Still searching for answers, Alex arrives in New Haven tasked by her mysterious benefactors with monitoring the activities of Yale’s secret societies. Their eight windowless “tombs” are the well-known haunts of the rich and powerful, from high-ranking politicos to Wall Street’s biggest players. But their occult activities are more sinister and more extraordinary than any paranoid imagination might conceive. They tamper with forbidden magic. They raise the dead.
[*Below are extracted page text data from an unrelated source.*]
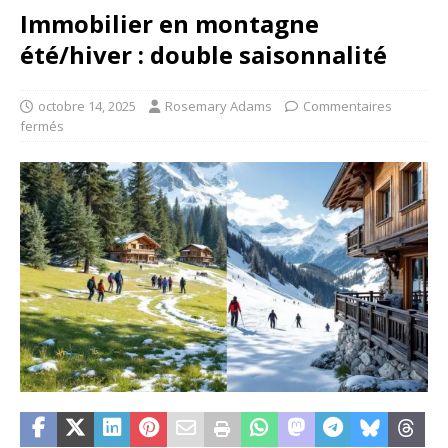
Immobilier en montagne
été/hiver : double saisonnalité
octobre 14, 2025
Rosemary Adams
Commentaires
fermés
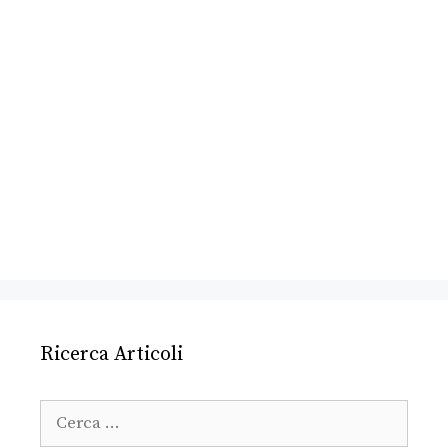
Ricerca Articoli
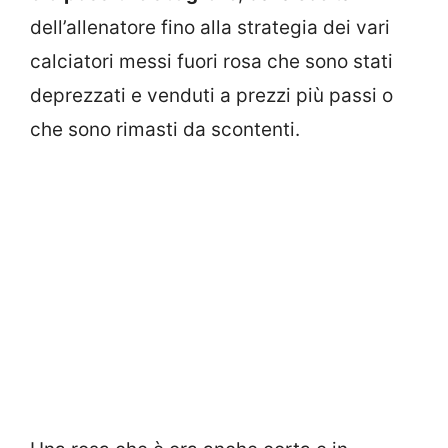
dell’allenatore fino alla strategia dei vari
calciatori messi fuori rosa che sono stati
deprezzati e venduti a prezzi più passi o
che sono rimasti da scontenti.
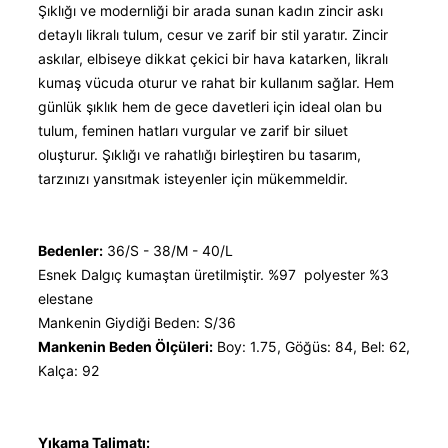
Şıklığı ve modernliği bir arada sunan kadın zincir askı
detaylı likralı tulum, cesur ve zarif bir stil yaratır. Zincir
askılar, elbiseye dikkat çekici bir hava katarken, likralı
kumaş vücuda oturur ve rahat bir kullanım sağlar. Hem
günlük şıklık hem de gece davetleri için ideal olan bu
tulum, feminen hatları vurgular ve zarif bir siluet
oluşturur. Şıklığı ve rahatlığı birleştiren bu tasarım,
tarzınızı yansıtmak isteyenler için mükemmeldir.
Bedenler:
36/S - 38/M - 40/L
Esnek Dalgıç kumaştan üretilmiştir. %97 polyester %3
elestane
Mankenin Giydiği Beden: S/36
Mankenin Beden Ölçüleri:
Boy: 1.75, Göğüs: 84, Bel: 62,
Kalça: 92
Yıkama Talimatı:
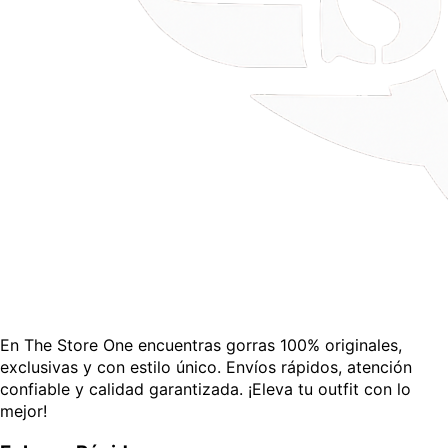
En The Store One encuentras gorras 100% originales,
exclusivas y con estilo único. Envíos rápidos, atención
confiable y calidad garantizada. ¡Eleva tu outfit con lo
mejor!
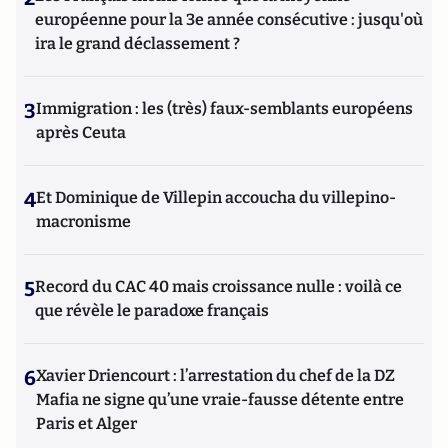
européenne pour la 3e année consécutive : jusqu'où
ira le grand déclassement ?
3
Immigration : les (très) faux-semblants européens
après Ceuta
4
Et Dominique de Villepin accoucha du villepino-
macronisme
5
Record du CAC 40 mais croissance nulle : voilà ce
que révèle le paradoxe français
6
Xavier Driencourt : l’arrestation du chef de la DZ
Mafia ne signe qu’une vraie-fausse détente entre
Paris et Alger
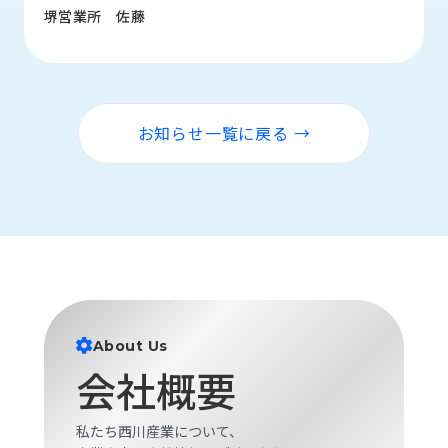
ロ
堺営業所 佐藤
グ
採
用
お知らせ一覧に戻る →
情
報
お
メ
問
ル
い
マ
合
ガ
わ
登
せ
録
awasangyo_nbc
About Us
会社概要
私たち西川産業について、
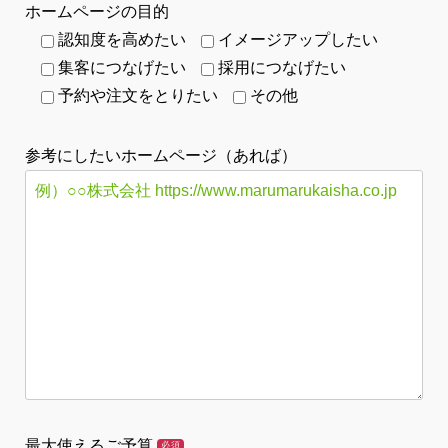
ホームページの目的
認知度を高めたい
イメージアップしたい
集客につなげたい
採用につなげたい
予約や注文をとりたい
その他
参考にしたいホームページ（あれば）
最大使えるご予算
必須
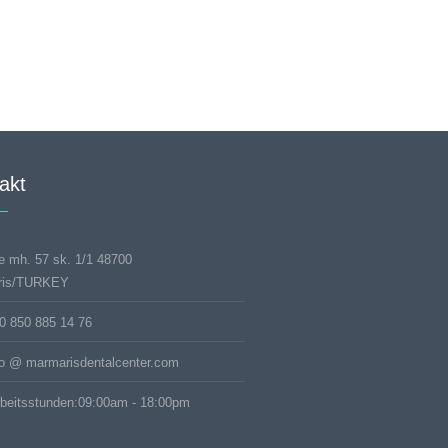
akt
e mh. 57 sk. 1/1 48700
ris/TURKEY
0 850 885 14 76
fo @ marmarisdentalcenter.com
beitsstunden:09:00am - 18:00pm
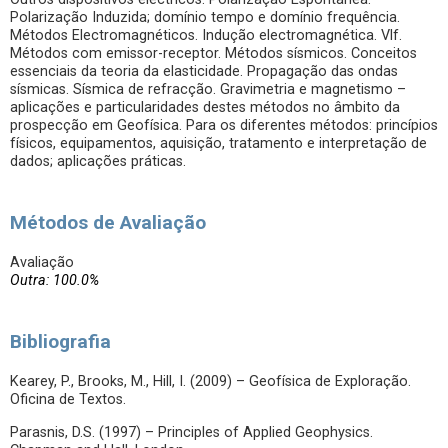
Polarização Induzida; domínio tempo e domínio frequência.
Métodos Electromagnéticos. Indução electromagnética. Vlf.
Métodos com emissor-receptor. Métodos sísmicos. Conceitos
essenciais da teoria da elasticidade. Propagação das ondas
sísmicas. Sísmica de refracção. Gravimetria e magnetismo –
aplicações e particularidades destes métodos no âmbito da
prospecção em Geofísica. Para os diferentes métodos: princípios
físicos, equipamentos, aquisição, tratamento e interpretação de
dados; aplicações práticas.
Métodos de Avaliação
Avaliação
Outra: 100.0%
Bibliografia
Kearey, P., Brooks, M., Hill, I. (2009) – Geofísica de Exploração.
Oficina de Textos.
Parasnis, D.S. (1997) – Principles of Applied Geophysics.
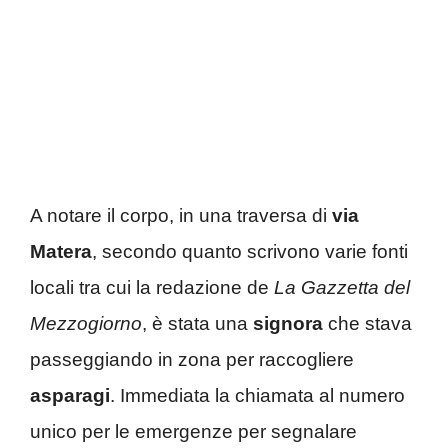
A notare il corpo, in una traversa di
via
Matera
, secondo quanto scrivono varie fonti
locali tra cui la redazione de
La Gazzetta del
Mezzogiorno
, è stata una
signora
che stava
passeggiando in zona per raccogliere
asparagi
. Immediata la chiamata al numero
unico per le emergenze per segnalare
And, sometimes, they prey on the living.


Free on Kindle Unlimited.  Alex is a girl from the wrong part of town.  Covered in tattoos with a questionable past Alex finds herself being offered the gift of a lifetime.  A Yale education and the proposition of joining a secret organization, Lethe, that oversees the 8 houses of magic on Yale's campus.  As a girl who has seen ghosts most of her life and knows she is in trouble Alex jumps at the chance.  

I love that Alex is not easily led, that she has a moral compass based on the streets, and that even though she knows she doesn't fit into the whole Yale persona she will try, until it doesn't fit her anymore.  Alex is strong, motivated woman who doesn't know her own strength or power.  She doesn't really know why she sees ghosts or what that means but she hopes to find answers at Lethe.  Unfortunately what she finds is entitled kids playing with things that don't fully understand and using it to their own advantage and that just doesn't sit right with Alex. 

I found this book refreshing and new.  It wasn't something that I had read before in a different skin but something new and fresh.  I loved Alex and came to love Dawes as well. There are many great characters and many ways in which the author can take this story in other books.  I now understand all the hype around this book and have to agree this is one that you shouldn't miss.